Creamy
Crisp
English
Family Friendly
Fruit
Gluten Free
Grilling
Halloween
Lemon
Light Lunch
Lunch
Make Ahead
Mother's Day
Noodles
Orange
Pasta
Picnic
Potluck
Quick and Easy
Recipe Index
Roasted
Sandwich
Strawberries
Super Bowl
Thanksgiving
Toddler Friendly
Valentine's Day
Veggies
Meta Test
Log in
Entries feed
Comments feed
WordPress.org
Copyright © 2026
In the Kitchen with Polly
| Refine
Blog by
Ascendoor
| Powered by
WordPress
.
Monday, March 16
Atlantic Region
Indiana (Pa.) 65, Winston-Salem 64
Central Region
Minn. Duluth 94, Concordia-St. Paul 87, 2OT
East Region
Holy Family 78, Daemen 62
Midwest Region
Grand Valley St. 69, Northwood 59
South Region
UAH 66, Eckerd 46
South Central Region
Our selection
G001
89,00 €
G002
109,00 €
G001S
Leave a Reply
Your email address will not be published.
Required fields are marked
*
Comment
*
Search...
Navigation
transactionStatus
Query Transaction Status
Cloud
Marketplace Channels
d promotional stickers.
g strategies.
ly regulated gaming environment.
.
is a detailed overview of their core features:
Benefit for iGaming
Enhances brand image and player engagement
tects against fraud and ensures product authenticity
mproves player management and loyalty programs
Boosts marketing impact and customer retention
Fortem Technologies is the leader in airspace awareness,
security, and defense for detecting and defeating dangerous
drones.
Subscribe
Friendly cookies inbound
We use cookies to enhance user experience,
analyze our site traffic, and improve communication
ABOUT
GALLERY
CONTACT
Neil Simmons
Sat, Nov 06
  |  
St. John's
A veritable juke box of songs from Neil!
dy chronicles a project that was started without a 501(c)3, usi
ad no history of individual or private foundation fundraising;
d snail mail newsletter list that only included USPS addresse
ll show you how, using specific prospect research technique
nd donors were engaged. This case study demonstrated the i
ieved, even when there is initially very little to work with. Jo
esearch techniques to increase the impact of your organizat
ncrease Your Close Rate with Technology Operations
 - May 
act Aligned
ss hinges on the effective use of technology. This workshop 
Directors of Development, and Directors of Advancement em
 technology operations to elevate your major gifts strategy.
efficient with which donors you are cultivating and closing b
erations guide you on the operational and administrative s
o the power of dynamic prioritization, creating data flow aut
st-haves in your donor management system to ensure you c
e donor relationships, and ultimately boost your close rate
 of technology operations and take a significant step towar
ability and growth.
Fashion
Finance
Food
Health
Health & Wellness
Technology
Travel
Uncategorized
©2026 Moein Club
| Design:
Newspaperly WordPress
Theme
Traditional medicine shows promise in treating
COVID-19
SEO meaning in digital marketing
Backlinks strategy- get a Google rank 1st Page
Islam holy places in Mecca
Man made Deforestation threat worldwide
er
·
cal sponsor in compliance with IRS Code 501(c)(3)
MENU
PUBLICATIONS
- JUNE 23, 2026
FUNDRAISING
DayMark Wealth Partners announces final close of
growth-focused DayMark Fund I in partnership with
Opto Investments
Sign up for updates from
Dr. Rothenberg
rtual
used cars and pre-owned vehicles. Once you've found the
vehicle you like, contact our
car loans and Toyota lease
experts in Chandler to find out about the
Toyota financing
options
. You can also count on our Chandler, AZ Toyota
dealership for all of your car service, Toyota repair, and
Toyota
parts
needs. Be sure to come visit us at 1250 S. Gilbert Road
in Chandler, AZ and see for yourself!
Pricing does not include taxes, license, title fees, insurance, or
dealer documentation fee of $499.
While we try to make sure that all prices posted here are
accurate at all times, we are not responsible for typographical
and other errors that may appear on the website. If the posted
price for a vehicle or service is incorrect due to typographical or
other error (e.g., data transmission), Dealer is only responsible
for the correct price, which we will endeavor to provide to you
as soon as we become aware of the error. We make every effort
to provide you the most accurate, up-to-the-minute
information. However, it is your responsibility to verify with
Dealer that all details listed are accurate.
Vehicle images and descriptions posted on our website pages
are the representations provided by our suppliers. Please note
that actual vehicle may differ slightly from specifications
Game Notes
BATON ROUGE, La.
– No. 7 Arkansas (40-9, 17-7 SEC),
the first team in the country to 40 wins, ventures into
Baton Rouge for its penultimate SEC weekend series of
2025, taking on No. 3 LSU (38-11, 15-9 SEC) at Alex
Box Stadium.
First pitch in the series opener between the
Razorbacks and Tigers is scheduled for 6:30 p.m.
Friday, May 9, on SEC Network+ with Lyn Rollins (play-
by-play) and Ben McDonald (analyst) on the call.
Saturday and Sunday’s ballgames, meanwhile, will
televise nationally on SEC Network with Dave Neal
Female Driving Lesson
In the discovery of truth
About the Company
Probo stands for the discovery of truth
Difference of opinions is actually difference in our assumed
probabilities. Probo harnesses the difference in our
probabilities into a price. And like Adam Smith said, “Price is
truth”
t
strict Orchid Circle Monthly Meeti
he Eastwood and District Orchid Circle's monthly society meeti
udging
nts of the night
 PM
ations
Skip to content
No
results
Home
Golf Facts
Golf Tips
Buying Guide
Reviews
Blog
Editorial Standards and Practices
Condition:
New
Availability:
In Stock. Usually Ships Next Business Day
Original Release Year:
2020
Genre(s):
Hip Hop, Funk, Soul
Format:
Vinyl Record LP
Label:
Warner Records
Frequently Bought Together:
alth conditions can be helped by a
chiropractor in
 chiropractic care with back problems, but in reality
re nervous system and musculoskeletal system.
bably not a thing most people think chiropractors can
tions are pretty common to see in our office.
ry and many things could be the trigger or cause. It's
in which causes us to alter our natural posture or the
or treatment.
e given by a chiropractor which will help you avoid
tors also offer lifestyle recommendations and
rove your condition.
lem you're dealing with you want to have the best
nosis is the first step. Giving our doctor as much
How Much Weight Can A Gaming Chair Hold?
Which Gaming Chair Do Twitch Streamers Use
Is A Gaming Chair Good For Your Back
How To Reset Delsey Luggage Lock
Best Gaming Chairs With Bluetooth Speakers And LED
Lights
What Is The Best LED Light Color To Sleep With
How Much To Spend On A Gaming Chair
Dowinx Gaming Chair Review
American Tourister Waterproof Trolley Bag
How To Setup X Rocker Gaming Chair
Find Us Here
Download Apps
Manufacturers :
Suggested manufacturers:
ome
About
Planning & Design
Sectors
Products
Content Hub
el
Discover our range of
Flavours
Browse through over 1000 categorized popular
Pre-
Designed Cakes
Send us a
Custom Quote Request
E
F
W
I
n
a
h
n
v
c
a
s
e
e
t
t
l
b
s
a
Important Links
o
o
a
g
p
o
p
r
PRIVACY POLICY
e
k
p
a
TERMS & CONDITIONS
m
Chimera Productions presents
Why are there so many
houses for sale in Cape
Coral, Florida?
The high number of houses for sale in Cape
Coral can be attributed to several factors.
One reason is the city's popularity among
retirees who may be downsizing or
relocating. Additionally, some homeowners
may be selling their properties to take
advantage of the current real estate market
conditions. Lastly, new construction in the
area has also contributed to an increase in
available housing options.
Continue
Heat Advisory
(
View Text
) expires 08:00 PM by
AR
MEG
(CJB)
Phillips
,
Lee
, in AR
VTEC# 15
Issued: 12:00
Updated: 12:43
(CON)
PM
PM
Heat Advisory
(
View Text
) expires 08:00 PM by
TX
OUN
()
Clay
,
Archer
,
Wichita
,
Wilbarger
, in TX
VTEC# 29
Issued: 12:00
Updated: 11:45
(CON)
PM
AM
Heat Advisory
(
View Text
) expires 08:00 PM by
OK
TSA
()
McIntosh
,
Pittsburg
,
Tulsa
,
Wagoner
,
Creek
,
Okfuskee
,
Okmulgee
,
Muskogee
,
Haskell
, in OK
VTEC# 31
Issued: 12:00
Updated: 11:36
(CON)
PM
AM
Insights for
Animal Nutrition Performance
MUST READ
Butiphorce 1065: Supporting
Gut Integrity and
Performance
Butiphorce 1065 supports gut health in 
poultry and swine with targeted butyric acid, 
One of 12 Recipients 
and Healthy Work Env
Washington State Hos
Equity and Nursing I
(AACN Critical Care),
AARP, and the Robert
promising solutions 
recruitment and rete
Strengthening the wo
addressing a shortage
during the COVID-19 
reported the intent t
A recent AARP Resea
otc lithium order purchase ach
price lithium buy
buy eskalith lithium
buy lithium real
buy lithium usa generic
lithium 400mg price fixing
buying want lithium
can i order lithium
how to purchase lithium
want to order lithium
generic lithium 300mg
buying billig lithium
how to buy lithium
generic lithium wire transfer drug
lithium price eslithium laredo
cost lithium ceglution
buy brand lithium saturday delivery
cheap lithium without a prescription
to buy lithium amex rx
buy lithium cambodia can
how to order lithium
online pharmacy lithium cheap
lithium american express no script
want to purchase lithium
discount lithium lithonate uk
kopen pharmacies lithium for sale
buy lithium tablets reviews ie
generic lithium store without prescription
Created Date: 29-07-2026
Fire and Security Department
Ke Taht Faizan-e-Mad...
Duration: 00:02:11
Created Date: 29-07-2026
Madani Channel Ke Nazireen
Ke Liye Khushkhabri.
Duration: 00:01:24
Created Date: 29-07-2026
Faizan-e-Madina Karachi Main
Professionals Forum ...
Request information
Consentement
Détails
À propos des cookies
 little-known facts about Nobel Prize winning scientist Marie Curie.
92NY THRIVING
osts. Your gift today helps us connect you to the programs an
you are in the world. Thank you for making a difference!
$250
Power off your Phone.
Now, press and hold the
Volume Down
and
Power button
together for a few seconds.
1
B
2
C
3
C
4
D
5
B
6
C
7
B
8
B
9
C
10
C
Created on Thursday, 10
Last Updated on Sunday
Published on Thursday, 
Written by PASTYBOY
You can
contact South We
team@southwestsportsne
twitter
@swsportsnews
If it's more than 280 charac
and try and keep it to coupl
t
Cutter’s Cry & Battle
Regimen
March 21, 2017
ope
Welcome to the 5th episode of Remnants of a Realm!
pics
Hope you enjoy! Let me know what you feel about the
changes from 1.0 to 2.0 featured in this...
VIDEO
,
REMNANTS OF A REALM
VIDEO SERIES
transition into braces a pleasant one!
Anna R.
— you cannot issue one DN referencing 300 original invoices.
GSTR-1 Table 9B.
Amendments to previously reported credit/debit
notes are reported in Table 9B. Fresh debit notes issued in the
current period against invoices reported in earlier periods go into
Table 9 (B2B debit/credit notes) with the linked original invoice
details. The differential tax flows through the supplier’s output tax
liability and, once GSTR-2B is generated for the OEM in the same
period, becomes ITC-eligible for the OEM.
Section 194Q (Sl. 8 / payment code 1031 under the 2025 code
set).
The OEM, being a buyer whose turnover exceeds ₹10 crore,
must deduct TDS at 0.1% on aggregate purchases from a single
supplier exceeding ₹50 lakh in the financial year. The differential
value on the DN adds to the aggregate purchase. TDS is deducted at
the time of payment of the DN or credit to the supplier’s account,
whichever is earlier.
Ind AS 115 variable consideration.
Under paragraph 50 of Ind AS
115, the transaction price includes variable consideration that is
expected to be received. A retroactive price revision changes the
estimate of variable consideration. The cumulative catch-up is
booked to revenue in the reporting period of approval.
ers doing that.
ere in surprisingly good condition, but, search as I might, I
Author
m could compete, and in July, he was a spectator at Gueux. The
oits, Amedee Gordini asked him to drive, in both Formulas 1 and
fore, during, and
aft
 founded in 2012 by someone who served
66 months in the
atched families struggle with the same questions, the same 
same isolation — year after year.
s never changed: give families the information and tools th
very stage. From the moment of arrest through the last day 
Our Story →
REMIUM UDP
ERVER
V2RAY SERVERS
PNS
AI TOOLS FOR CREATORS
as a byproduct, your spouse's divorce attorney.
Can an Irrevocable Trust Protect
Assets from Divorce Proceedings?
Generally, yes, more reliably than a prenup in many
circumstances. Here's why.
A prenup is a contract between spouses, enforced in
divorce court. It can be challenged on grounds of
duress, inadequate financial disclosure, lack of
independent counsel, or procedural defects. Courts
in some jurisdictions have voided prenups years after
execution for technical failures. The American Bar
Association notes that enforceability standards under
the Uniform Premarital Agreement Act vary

**Task prompt**
Starting from the first line of the material and stopping after the line that contains "Midwest Region", reproduce those lines with every "Friendly" changed to "Approved" and all other text left as it is.

**Reply**
Creamy
Crisp
English
Family Approved
Fruit
Gluten Free
Grilling
Halloween
Lemon
Light Lunch
Lunch
Make Ahead
Mother's Day
Noodles
Orange
Pasta
Picnic
Potluck
Quick and Easy
Recipe Index
Roasted
Sandwich
Strawberries
Super Bowl
Thanksgiving
Toddler Approved
Valentine's Day
Veggies
Meta Test
Log in
Entries feed
Comments feed
WordPress.org
Copyright © 2026
In the Kitchen with Polly
| Refine
Blog by
Ascendoor
| Powered by
WordPress
.
Monday, March 16
Atlantic Region
Indiana (Pa.) 65, Winston-Salem 64
Central Region
Minn. Duluth 94, Concordia-St. Paul 87, 2OT
East Region
Holy Family 78, Daemen 62
Midwest Region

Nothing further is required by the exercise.